Just six months earlier, in November 2009, Maj. Nidal Malik Hasan, then 39, was accused of opening fire on a crowd of soldiers and civilians at Fort Hood, Tex., killing 13 people. Born in Virginia to Palestinian parents, he had graduated from medical school and become an Army psychiatrist.

But he began to ponder what he felt was a conflict between his duty as an American soldier and his allegiance to Islam.

Months before the shootings, investigators say, he consulted Anwar al-Awlaki, the radical Yemeni-American cleric who was later killed in an American drone strike, about whether killing his fellow soldiers to prevent them from fighting Muslims in Afghanistan would be justified.

Even Najibullah Zazi, the Afghan-American who plotted to attack the New York subway with backpacks loaded with explosives, spent five years as a popular coffee vendor in Manhattan’s financial district, with a “God Bless America” sign on his cart.
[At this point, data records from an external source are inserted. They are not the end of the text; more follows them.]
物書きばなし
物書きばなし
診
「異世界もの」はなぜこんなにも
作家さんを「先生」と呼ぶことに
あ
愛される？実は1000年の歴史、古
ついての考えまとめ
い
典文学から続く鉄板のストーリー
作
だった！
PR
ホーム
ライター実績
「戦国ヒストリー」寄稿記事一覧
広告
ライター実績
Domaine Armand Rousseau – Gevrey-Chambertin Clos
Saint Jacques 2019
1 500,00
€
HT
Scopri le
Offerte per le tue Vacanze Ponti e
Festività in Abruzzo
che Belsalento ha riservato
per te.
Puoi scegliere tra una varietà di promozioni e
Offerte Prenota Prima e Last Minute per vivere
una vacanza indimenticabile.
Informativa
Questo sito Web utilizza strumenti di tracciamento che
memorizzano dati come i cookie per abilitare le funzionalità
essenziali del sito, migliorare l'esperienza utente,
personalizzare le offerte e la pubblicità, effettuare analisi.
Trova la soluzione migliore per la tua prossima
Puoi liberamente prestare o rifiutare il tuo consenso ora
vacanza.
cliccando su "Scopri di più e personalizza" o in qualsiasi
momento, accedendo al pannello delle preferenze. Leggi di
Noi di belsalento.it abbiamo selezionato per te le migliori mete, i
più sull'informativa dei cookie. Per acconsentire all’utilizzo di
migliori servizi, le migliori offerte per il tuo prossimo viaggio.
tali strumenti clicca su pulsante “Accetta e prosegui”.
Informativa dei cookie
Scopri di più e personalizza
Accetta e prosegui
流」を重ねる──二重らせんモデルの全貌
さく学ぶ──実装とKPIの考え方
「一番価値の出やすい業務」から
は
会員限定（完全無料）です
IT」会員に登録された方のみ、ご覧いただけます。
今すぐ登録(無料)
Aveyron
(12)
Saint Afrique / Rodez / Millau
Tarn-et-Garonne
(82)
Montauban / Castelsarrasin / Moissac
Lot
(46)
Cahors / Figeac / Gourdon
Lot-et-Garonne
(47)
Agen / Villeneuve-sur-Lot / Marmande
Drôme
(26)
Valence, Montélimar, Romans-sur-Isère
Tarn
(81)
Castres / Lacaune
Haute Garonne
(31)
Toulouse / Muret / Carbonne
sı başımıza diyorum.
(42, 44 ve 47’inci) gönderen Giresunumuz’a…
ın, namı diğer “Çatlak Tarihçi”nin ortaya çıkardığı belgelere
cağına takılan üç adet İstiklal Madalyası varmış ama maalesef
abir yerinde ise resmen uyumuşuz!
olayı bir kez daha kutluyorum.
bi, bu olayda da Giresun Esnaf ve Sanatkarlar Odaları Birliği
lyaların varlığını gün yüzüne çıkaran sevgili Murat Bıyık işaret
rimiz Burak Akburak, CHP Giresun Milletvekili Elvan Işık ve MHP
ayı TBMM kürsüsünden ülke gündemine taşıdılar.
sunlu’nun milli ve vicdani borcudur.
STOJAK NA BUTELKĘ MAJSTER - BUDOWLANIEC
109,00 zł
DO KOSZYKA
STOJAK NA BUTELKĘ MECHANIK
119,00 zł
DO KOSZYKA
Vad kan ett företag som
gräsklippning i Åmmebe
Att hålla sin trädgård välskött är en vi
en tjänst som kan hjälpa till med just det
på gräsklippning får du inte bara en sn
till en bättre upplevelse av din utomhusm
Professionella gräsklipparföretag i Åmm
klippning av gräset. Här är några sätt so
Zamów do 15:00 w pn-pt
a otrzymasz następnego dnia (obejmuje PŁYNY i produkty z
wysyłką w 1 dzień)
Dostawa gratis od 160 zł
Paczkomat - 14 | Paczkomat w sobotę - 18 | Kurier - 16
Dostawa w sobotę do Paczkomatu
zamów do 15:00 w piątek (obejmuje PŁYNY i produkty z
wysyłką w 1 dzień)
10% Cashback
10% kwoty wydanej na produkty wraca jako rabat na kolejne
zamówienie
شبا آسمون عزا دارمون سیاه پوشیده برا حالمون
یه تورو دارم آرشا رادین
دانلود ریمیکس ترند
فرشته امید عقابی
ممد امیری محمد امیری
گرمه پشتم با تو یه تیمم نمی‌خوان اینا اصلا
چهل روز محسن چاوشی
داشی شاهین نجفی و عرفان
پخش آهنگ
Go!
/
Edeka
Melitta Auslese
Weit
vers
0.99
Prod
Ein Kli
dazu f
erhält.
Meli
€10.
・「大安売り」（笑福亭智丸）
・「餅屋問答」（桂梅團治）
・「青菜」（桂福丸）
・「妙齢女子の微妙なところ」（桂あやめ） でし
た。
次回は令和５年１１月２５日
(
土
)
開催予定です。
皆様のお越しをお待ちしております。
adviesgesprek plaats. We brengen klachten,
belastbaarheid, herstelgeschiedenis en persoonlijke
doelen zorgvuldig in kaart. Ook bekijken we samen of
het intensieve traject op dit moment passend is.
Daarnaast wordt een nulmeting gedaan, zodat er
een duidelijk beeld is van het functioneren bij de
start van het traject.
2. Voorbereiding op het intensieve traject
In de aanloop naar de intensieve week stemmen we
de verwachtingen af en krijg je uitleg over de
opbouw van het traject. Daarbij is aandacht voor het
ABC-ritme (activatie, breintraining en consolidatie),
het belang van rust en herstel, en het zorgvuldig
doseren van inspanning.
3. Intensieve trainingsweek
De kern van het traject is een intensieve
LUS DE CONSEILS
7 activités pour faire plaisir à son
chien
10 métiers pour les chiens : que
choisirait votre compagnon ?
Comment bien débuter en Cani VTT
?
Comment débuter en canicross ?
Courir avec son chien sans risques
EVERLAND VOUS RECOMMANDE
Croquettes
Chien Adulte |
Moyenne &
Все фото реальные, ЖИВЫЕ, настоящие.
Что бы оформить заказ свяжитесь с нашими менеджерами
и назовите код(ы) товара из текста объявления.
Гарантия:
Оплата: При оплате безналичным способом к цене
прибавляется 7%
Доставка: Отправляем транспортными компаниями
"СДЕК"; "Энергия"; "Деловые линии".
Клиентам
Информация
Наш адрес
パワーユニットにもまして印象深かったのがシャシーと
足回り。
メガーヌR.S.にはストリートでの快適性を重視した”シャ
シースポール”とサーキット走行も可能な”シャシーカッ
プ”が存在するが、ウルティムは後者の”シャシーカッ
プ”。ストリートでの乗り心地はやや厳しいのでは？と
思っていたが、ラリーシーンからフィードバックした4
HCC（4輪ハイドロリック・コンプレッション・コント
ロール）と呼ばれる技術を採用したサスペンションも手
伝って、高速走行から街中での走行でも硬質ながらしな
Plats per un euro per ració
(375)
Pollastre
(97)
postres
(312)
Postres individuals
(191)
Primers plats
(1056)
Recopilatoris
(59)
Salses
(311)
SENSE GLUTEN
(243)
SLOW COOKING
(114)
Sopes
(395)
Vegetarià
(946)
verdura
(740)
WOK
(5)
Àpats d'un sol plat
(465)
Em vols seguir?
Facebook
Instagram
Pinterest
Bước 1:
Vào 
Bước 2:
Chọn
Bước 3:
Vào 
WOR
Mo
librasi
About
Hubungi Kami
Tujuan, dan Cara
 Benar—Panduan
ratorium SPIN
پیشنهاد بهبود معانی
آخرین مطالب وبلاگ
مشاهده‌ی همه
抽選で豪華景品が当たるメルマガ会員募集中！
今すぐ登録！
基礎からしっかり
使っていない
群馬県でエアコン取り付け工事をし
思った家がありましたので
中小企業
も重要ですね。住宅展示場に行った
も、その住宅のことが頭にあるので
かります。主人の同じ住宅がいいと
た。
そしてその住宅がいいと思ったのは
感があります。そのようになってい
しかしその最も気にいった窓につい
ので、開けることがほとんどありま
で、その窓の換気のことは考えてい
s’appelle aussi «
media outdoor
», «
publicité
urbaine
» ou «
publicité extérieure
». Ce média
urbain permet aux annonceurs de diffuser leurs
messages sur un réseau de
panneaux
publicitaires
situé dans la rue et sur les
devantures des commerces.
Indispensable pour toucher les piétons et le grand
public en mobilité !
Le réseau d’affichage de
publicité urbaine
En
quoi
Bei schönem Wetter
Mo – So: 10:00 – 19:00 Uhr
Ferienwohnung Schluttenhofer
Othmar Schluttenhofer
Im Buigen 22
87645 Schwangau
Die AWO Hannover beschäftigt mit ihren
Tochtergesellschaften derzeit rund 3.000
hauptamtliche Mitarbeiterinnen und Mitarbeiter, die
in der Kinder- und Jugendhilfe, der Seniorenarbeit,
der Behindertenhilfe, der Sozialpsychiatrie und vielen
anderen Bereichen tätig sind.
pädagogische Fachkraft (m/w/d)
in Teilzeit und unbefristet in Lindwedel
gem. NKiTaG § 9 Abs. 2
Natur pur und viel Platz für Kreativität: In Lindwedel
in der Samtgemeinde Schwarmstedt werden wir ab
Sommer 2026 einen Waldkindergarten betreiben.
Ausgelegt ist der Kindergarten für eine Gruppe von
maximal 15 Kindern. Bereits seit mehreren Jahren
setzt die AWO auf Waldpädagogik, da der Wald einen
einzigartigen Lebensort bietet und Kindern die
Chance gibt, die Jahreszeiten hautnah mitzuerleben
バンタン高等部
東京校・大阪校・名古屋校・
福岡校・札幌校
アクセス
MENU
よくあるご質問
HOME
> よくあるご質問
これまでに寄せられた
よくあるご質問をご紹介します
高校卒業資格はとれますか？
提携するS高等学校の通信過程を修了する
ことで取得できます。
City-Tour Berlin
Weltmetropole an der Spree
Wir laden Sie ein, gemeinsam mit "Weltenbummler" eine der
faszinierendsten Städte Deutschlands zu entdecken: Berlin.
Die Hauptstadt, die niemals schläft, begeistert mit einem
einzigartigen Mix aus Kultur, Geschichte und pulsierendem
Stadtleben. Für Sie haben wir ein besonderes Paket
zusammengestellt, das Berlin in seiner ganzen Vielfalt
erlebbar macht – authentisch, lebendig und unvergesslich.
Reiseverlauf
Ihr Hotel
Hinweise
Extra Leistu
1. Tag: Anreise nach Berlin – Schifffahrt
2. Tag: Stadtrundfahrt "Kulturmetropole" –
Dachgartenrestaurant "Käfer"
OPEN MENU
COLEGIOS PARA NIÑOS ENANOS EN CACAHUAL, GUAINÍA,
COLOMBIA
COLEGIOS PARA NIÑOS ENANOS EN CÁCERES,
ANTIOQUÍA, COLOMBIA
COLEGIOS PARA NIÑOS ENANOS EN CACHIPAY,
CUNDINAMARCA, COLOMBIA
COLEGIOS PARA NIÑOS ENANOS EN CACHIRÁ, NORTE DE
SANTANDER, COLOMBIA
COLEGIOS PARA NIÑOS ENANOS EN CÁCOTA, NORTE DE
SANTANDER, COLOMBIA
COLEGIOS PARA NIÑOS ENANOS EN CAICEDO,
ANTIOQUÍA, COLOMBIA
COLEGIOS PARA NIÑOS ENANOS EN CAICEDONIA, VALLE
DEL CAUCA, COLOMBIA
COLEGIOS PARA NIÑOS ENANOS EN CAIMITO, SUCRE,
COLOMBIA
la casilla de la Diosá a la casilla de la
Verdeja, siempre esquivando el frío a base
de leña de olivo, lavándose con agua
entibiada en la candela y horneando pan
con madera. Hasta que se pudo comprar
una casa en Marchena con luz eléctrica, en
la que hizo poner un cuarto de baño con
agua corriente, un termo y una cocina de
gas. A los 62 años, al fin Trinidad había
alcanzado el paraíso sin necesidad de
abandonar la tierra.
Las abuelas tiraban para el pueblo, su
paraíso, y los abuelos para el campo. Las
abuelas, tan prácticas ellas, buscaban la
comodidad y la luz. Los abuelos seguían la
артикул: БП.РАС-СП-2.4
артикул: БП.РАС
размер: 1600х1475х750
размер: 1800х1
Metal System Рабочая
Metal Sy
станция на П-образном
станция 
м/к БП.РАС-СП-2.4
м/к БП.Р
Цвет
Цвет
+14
He was 24 at the time of his arrest.

In the history of Islamic radicalism, there are far more prominent figures who spent time in the United States.

The Egyptian Sayyid Qutb, who would become the most influential philosopher of jihad against the West, visited on an educational exchange program from 1948 to 1950, developing a deep-seated revulsion for what he saw as American materialism and immorality.

In the 1980s, Khalid Shaikh Mohammed, who went on to plan the Sept. 11 attacks, spent four years studying in North Carolina, earning an engineering degree. His American sojourn did not stop him from devoting the next two decades to plotting against Western and American targets.

If the grim Chechen history that Mr. Williams, the University of Massachusetts professor, shared with Dzhokhar Tsarnaev turns out to be part of the motivation behind the attack, one might have expected the anger to have been directed at Russians, not Americans.

But in the mid-1990s, Mr. Williams said, the Chechen separatist movement split between those who focused locally on the struggle for independence and others who saw their fight as part of a global jihad.

In the propaganda pioneered by Al Qaeda, terrorism is merely self-defense against a perceived American war on Islam.

There has been no more stark statement of this belief than the courtroom declarations of Mr. Shahzad as he pleaded guilty and was sentenced to life without parole for the failed bombing in Times Square.

Calling himself “a Muslim soldier,” Mr. Shahzad denounced the wars in Afghanistan and Iraq and drone strikes in Pakistan and Yemen. The drones, he said, “kill women, children, they kill everybody.”

“It’s a war, and in war, they kill people,” he added. “They’re killing all Muslims.”